I saw my former self.
A guy was sitting near me looking on the edge of withdrawals. Eyes gritted shut, head bent over, burping nearly puking, and utterly reeking of alcohol.
This was at 3pm.
I remember living like that.
Poor guy. Hope he manages to escape.
A guy was sitting near me looking on the edge of withdrawals. Eyes gritted shut, head bent over, burping nearly puking, and utterly reeking of alcohol.
This was at 3pm.
I remember living like that.
Poor guy. Hope he manages to escape.
I don't often break my anonymity with strangers (or those who might overhear) but there are times, such as you describe, that I do. At times like this, what people know about my past becomes far less important than the good I might do by sharing it.

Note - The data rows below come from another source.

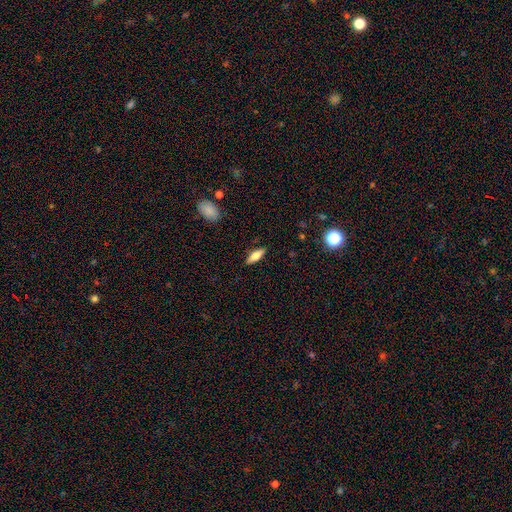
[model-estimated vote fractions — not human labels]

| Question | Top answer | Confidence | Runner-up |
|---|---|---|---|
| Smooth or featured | smooth | 68% | featured or disk (24%) |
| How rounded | in between | 61% | cigar-shaped (36%) |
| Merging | none | 87% | minor disturbance (9%) |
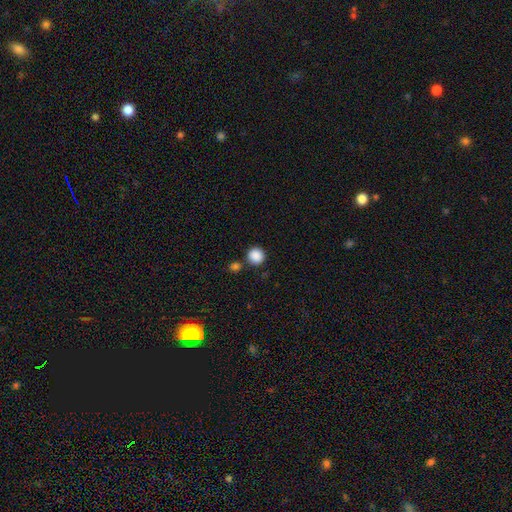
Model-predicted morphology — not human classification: This appears to be a smooth galaxy with no disk features (88%) that is round (92%). Merging: none (79%).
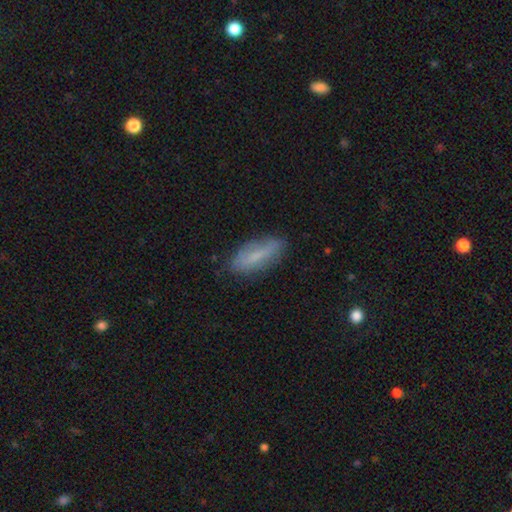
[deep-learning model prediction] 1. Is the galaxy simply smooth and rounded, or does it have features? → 63% smooth, 29% featured or disk, 8% star or artifact.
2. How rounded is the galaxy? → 57% in between, 41% cigar-shaped, 2% round.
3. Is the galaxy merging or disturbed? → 73% none, 20% minor disturbance, 5% major disturbance, 2% merger.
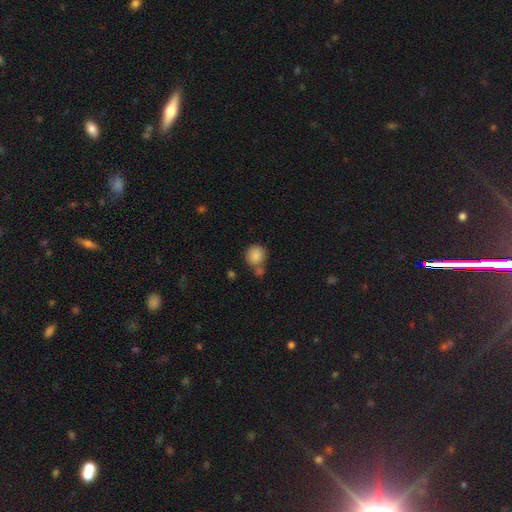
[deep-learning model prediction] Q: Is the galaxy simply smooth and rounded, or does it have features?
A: smooth — 86%.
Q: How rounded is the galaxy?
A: round — 83%.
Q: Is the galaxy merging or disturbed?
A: none — 54%.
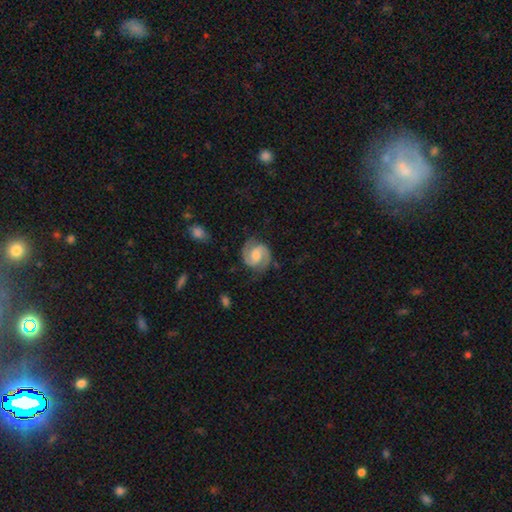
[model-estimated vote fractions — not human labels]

I did not do this in early sobriety. I had less time sober, less of a solution to share, and less confidence in my own ability to stay sober.
There came a point where I felt compelled to act. Sometimes what I say seems to fall on deaf ears. That's ok. I don't determine how my words are heard. I also keep in mind that words have a way of returning when the ability to hear them presents itself.
I did not do this in early sobriety. I had less time sober, less of a solution to share, and less confidence in my own ability to stay sober.
There came a point where I felt compelled to act. Sometimes what I say seems to fall on deaf ears. That's ok. I don't determine how my words are heard. I also keep in mind that words have a way of returning when the ability to hear them presents itself.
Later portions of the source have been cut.